Holocaust survivors more at risk of developing cancer, Israeli study finds
AP Photo/Eric Risberg
A forty-five year study encompassing 152,622 people has found that Holocaust survivors living in Israel have a consistently greater risk of developing all types of cancer, helping confirm a puzzle that has dogged researchers for years.
The study, led by Israeli researcher Prof. Siegal Sadetzki from the Sheba Medical Center in Ramat Gan, sought to discover how the starvation, overcrowding, infectious diseases and acute psychological stress faced by Holocaust survivors may have contributed to the development of various cancer types.
In order to test their hypothesis, they demarked two ways of measuring the exposure of victims: those who were granted compensation after World War II versus those who were not, and those who lived in countries occupied by Nazi Germany against survivors who lived in non-occupied nations during the same period.
The team found that those born in occupied countries had an eight per cent greater risk of contracting cancer than those who were not, including higher risks for colorectal and lung cancers.

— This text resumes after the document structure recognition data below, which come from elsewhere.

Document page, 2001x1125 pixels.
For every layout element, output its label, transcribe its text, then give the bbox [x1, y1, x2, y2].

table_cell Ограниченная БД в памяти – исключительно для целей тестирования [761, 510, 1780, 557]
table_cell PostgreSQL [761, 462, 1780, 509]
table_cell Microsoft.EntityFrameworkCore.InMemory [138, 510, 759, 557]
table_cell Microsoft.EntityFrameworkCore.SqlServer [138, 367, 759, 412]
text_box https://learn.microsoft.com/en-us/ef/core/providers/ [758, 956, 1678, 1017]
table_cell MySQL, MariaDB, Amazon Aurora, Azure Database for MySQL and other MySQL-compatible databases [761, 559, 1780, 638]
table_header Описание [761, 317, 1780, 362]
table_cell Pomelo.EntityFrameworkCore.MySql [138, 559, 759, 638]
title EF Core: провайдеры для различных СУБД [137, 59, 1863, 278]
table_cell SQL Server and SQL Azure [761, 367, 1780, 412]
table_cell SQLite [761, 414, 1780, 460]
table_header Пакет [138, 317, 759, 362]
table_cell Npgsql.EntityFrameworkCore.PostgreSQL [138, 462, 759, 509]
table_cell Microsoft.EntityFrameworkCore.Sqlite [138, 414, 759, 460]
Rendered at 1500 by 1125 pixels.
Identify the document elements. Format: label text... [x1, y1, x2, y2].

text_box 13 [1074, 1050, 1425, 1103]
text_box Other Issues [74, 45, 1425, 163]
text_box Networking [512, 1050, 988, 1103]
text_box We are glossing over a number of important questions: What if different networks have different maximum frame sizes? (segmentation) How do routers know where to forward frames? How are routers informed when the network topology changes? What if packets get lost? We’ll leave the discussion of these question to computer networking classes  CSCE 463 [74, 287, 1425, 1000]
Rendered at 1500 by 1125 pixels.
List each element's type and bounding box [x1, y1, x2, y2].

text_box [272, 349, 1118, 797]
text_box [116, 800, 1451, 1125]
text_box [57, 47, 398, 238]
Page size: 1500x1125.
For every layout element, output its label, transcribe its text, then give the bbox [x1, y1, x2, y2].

The study, published in the journal CANCER, also found that 22% of those who were granted compensation following their experiences in the Holocaust were subsequently diagnosed with cancer, compared to only 16% of those whose claims for compensation were knocked back.
A higher cancer risk for men was also observed.
The criteria for compensation were determined by the Israeli government in the years following the war, the report notes. Eligibility for compensation was typically granted to those who had spent time in a ghetto, transit or concentration camp or who had lived in a country that came under direct Nazi control.
Anti-Jewish legislation began as soon as Adolf Hitler's National Socialist Workers Party took power in 1933, with the measures culminating in the slaughter of around six million Jews.
Those who survived the camps were often emaciated from hunger, disease and physical and mental exhaustion.
The authors noted that previous studies have examined links between the unique ordeal of people who experienced the Holocaust to various illnesses, but the connection to cancer rates was largely unexplored.
"To the best of our knowledge, this is the largest and most comprehensive observational study assessing cancer risk among Holocaust survivors based on individual data," the researchers conclude in the article, titled 'Cancer Risk Among Holocaust Survivors in Israel— A Nationwide Study'.
"In line with some other previous findings, the consistency of our results observed in both men and women and in the two different approaches supports the association between being a Holocaust survivor and an increased risk of developing colorectal and lung cancers."
“The data emphasize the importance of learning about the combined effect of several exposures occurring intensely and contemporaneously on cancer risk, such as those that unfortunately occurred during World War II,” said Prof. Sadetzki, Head of the Cancer and Radiation Epidemiology Unit at Sheba's Gertner Institute.
In 2015 there were estimated to be 189,000 people defined as Holocaust survivors residing in Israel.